[Extract provided]
[Start of Attachment]

For this ‘reduction of a big thought to a practical instrument’, as Ferruccio Busoni put it in 1913, the harp was a popular choice, particularly in the late 19th century, when the instrument’s repertoire was augmented by a number of excellent transcriptions and reductions by renowned harp teachers and performers.

Beethoven’s ‘Moonlight’ Sonata provides the ideal starting point for a sonic journey through the light and dark of the Romantic spirit. Czerny’s short arabesques, Der Abend und die Nacht, continue the theme of twilight and night-time fantasy. Irishman John Field did not invent the nocturne, but he was responsible for the ‘crystallisation of an idiom’ that, a generation later, Chopin would take to new heights. The second movement of Brahms’s Piano Sonata No.3 evokes a nocturne, but on a larger scale. In the score is an epigraph with several verses by the poet C.O. Sternau hinting at a night-time embrace between two lovers. Debussy’s Clair de lune envelops the listener in a night freed from traditional formal structures, providing a brief escape from the 18th-century style of the preceding movements. His Nocturne in D flat, on the other hand, transports us back to Romanticism, its mysterious bass octaves and tender arpeggios leading to a melody of expansive, Chopinesque lyricism, which stands out above the changes in harmonic colour. With its pure, abstract sonority the concise Les Soirs illumineìs par l’ardeur du charbon presents night as verging on silence: the deafening quiet of a cold winter evening during World War One, when the anguish of the present is mixed with gratitude for a shipment of fuel, expressed in Debussy’s gift of the manuscript (rediscovered in 2001) to the coal merchant Monsieur Tronquin.

This beautifully conceived program brings together music inspired by the night, evoking the dark, mysterious atmosphere of a moonlit night , the mood alternating between bliss and anguish.

Featured are the Moonlight Sonata by Beethoven, two pieces by Carl Czerny (Der Abend und Die Nacht), Nocturnes by John Field and Frédéric Chopin, a Brahms Intermezzo from his 3rd Piano Sonata, and three pieces by Claude Debussy: the famous Clair de lune, Nocturne and Les soirs illuminés par l’ardeur du charbon.

Excellent performance by Alessia Luise, solo harpist of several important Italian orchestras. She played with Gidon Kremer and Kremerata Baltica, Giovanni Guglielmo and the Accademia Musicale San Giorgio, Mario Brunello and the Italian String Orchestra, Mario Ancillotti and “Suoni Riflessi Ensemble” and with Claudio Scimone’s “I Solisti Veneti”.

[End of Attachment]

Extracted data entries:
[Start of Attachment]

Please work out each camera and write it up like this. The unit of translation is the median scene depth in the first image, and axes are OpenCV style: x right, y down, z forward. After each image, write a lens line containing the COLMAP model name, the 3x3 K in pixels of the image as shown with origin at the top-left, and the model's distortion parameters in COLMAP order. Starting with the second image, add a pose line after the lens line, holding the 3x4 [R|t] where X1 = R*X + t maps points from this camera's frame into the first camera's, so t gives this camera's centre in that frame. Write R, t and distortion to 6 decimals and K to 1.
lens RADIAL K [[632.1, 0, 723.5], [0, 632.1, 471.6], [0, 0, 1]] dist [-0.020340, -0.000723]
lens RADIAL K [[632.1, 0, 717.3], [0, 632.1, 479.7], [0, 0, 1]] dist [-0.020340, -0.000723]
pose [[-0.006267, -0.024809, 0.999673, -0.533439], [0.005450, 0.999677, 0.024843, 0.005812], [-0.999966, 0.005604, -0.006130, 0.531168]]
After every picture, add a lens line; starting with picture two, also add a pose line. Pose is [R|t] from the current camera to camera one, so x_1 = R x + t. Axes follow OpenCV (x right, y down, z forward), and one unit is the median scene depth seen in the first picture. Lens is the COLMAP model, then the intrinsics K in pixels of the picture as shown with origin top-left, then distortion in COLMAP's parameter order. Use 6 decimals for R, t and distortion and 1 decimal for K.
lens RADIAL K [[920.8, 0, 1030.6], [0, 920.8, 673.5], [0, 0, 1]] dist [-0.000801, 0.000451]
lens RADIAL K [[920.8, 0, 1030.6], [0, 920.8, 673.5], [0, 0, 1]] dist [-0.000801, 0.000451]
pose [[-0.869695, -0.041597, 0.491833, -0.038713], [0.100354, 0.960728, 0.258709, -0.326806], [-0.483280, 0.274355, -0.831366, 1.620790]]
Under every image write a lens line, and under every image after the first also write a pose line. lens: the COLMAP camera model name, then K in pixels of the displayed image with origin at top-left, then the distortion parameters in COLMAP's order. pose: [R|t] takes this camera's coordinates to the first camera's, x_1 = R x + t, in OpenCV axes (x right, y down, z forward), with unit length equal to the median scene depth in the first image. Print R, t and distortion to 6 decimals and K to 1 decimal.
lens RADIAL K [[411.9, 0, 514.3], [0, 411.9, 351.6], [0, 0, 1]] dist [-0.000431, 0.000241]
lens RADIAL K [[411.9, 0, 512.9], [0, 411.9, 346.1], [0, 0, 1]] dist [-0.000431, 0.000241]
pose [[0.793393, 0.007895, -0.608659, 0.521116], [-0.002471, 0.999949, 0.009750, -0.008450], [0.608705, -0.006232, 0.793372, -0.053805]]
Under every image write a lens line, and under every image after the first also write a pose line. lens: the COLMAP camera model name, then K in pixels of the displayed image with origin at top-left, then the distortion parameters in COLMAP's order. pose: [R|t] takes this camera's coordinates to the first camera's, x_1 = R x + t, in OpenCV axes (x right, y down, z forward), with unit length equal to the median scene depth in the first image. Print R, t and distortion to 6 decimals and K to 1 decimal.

[End of Attachment]

[The problem] From the notes on the night-themed harp program, reproduce the passage that opens with the words containing "For this ‘reduction" and closes with "teachers and performers.".

[Exercise solution]
For this ‘reduction of a big thought to a practical instrument’, as Ferruccio Busoni put it in 1913, the harp was a popular choice, particularly in the late 19th century, when the instrument’s repertoire was augmented by a number of excellent transcriptions and reductions by renowned harp teachers and performers.